Work task: Retype the line in which "Aug 01 2024" appears, then every line after it until the records end. Leave out the pictures.

Information given:
☆ ☆ ☆ ☆
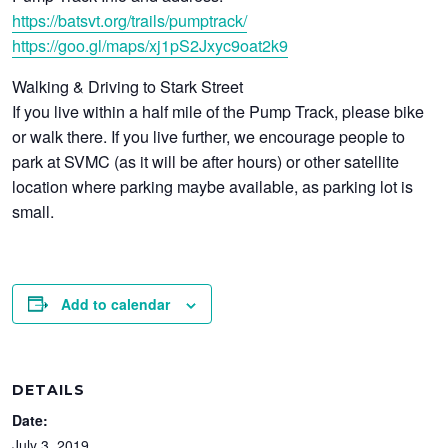
https://batsvt.org/trails/pumptrack/
https://goo.gl/maps/xj1pS2Jxyc9oat2k9
Walking & Driving to Stark Street
If you live within a half mile of the Pump Track, please bike
or walk there. If you live further, we encourage people to
park at SVMC (as it will be after hours) or other satellite
location where parking maybe available, as parking lot is
small.
Add to calendar
DETAILS
Date:
July 3, 2019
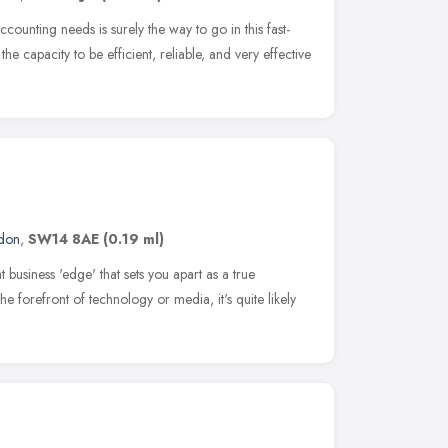
counting needs is surely the way to go in this fast-
he capacity to be efficient, reliable, and very effective
don
,
SW14 8AE
(0.19 ml)
t business 'edge' that sets you apart as a true
the forefront of technology or media, it's quite likely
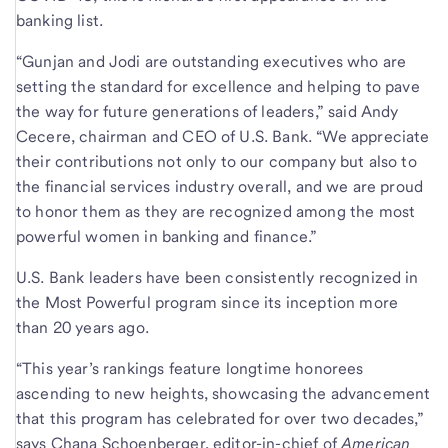
banking list.
“Gunjan and Jodi are outstanding executives who are
setting the standard for excellence and helping to pave
the way for future generations of leaders,” said Andy
Cecere, chairman and CEO of U.S. Bank. “We appreciate
their contributions not only to our company but also to
the financial services industry overall, and we are proud
to honor them as they are recognized among the most
powerful women in banking and finance.”
U.S. Bank leaders have been consistently recognized in
the Most Powerful program since its inception more
than 20 years ago.
“This year’s rankings feature longtime honorees
ascending to new heights, showcasing the advancement
that this program has celebrated for over two decades,”
says Chana Schoenberger, editor-in-chief of
American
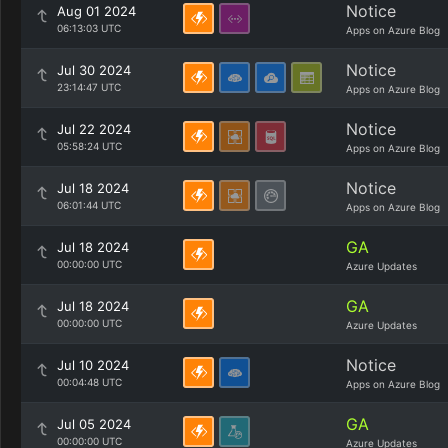
Notice
Aug 01 2024
06:13:03 UTC
Apps on Azure Blog
Notice
Jul 30 2024
23:14:47 UTC
Apps on Azure Blog
Notice
Jul 22 2024
05:58:24 UTC
Apps on Azure Blog
Notice
Jul 18 2024
06:01:44 UTC
Apps on Azure Blog
GA
Jul 18 2024
00:00:00 UTC
Azure Updates
GA
Jul 18 2024
00:00:00 UTC
Azure Updates
Notice
Jul 10 2024
00:04:48 UTC
Apps on Azure Blog
GA
Jul 05 2024
00:00:00 UTC
Azure Updates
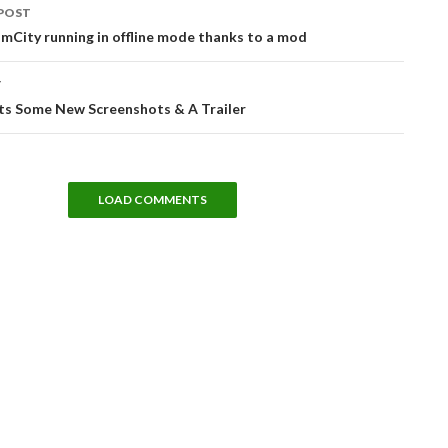
POST
tion
imCity running in offline mode thanks to a mod
T
ts Some New Screenshots & A Trailer
LOAD COMMENTS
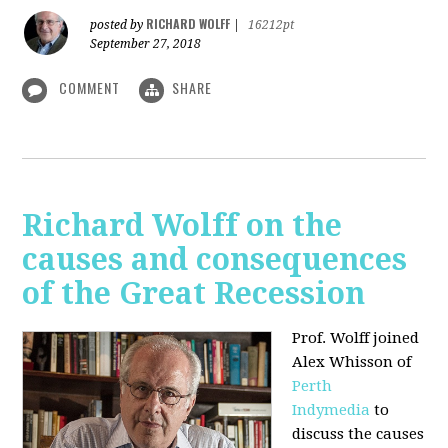
RICHARD WOLFF
posted by
|
16212pt
September 27, 2018
COMMENT
SHARE
Richard Wolff on the
causes and consequences
of the Great Recession
Prof. Wolff
joined
Alex Whisson of
Perth
Indymedia
to
discuss the causes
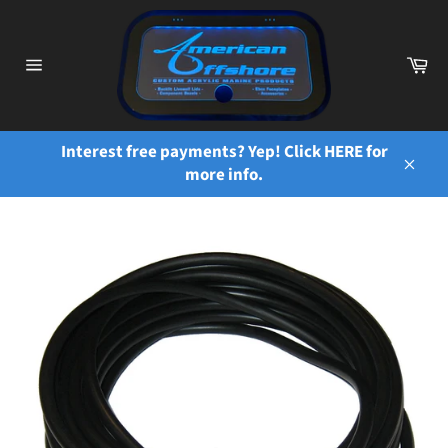
Skip
to
content
Ca
Site
navigation
Interest free payments? Yep! Click HERE for
more info.
Close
☆ ☆ ☆ ☆
Completed task:
Aug 01 2024
06:13:03 UTC
Apps on Azure Blog
Notice
Jul 30 2024
23:14:47 UTC
Apps on Azure Blog
Notice
Jul 22 2024
05:58:24 UTC
Apps on Azure Blog
Notice
Jul 18 2024
06:01:44 UTC
Apps on Azure Blog
GA
Jul 18 2024
00:00:00 UTC
Azure Updates
GA
Jul 18 2024
00:00:00 UTC
Azure Updates
Notice
Jul 10 2024
00:04:48 UTC
Apps on Azure Blog
GA
Jul 05 2024
00:00:00 UTC
Azure Updates
POST
tion
imCity running in offline mode thanks to a mod
T
ts Some New Screenshots & A Trailer
LOAD COMMENTS
RICHARD WOLFF
posted by
|
16212pt
September 27, 2018
COMMENT
SHARE
Richard Wolff on the
causes and consequences
of the Great Recession
Prof. Wolff
joined
Alex Whisson of
Perth
Indymedia
to
discuss the causes
Skip
to
content
Ca
Site
navigation
Interest free payments? Yep! Click HERE for
more info.
Close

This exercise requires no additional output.